Florida, Florida, Florida: State Could Swing US Election

Florida, Florida, Florida: State Could Swing US Election
Republican presidential candidate Donald Trump pumps his fist after a campaign speech, in Sarasota, Fla., on Nov. 7, 2016. (AP Photo/Chris O'Meara)
The Associated Press
11/8/2016
Updated:
11/8/2016

 

TALLAHASSEE, Fla.—It’s all about Florida—again. Sixteen years after a chaotic ballot recount decided the presidency, voters in the Sunshine State may once again be pivotal in deciding the outcome of this year’s U.S. election.

Millions of Floridians were expected to flock to the polls Tuesday, and their ballots could decide whether or not Republican Donald Trump or Democrat Hillary Clinton becomes the next president.

Both candidates have pegged their campaign fortunes to Florida, scheduling a seemingly nonstop series of campaign events throughout the state in the weeks leading up to Election Day.

“Florida can decide who our next president is, which will affect the nation and the world,” Clinton said last week during a visit to Pasco County, just north of Tampa.

Trump too has made the stakes clear: “It’s a big, big vote in the state of Florida.”

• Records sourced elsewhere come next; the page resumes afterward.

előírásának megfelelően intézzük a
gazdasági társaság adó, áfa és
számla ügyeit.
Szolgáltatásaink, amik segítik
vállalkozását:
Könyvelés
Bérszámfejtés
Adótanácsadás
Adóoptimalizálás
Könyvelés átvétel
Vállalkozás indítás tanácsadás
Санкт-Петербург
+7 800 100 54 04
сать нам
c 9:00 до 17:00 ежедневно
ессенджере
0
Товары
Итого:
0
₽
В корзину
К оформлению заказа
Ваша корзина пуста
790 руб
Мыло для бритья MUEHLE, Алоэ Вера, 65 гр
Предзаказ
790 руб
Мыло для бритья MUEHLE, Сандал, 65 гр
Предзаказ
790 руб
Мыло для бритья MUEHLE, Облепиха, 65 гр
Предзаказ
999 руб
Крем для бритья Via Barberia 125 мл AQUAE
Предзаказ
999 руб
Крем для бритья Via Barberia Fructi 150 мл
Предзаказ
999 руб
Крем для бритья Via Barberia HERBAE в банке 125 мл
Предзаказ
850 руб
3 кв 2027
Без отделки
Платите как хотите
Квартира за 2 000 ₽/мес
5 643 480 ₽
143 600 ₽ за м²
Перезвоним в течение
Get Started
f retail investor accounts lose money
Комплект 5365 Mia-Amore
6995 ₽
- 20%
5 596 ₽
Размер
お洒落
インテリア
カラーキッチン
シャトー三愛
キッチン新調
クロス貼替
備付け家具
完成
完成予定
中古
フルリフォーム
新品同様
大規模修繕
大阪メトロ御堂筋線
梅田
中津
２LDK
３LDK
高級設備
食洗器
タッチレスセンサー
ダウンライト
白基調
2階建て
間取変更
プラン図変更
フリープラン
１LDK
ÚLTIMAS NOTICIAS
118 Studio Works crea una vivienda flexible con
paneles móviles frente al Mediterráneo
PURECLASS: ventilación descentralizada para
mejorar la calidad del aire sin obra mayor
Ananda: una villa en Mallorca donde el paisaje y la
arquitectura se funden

The attention to this year’s election appears to have sparked a record turnout. Slightly more than half of Florida’s active registered voters had voted by mail or at an early voting site before Election Day.

Marcy Osier is among the scores of residents who voted early. Osier, 63, moved to St. Petersburg from Georgia last month and promptly exercised her right to vote, casting a ballot for Clinton. She admitted to being nervous about the election.

“There are too many undecideds out there,” she said.

Osier attended a rally featuring Joe Biden and singer Jimmy Buffet on the eve of the election.

To the north, in Gainesville, Alston McLeod, 71, chose to vote early Tuesday. The retired law enforcement officer declined to say for whom he voted, but said he’s mostly concerned about securing the country’s borders.

“People can just walk in and take over and demand stuff. They are not a citizen,” McLeod said. “The people who do it the right way, they are being mistreated, too. That’s what I’m kind of tired of.”

Florida, with its 29 electoral college votes, could easily tip the election. Florida famously decided the 2000 election after George W. Bush won the state by just 537 votes over Al Gore following a recount that lasted several weeks.

Bush won the state easily four years later, but President Barack Obama carried the state during the past two elections. The Clinton campaign has turned to Obama as one of its biggest surrogates in Florida. The president has visited the state three times ahead of Election Day in an effort to rally support.

Florida’s position as a constant swing state is due in large part to its continued population growth and the diversity of that population. The nation’s third-largest state has regions that range from military enclaves in the conservative Panhandle to Miami, a cosmopolitan hub connected to Latin America and the Caribbean.

As the population has grown, so has the number of registered voters. Florida has gained 929,327 registered voters since the past presidential election, according to voter registration data released late last month.

About 39 percent of that gain came from Hispanics, a group that traditionally underperforms at the ballot box. Hispanics make up just under a quarter of Florida’s population of 20 million residents, but as of Oct. 18, they represented 16 percent of registered voters.

Hispanics could prove to be a critical force in the final outcome. Daniel Smith, a University of Florida professor, has analyzed data showing that the percentage of Hispanic voters participating so far this year is much higher than in 2012. Smith’s analysis shows that 11 percent - about 522,000 voters - of those who voted early four years ago were Hispanic. This year, nearly 1 million Hispanic voters—about 15 percent of the electorate—have already voted.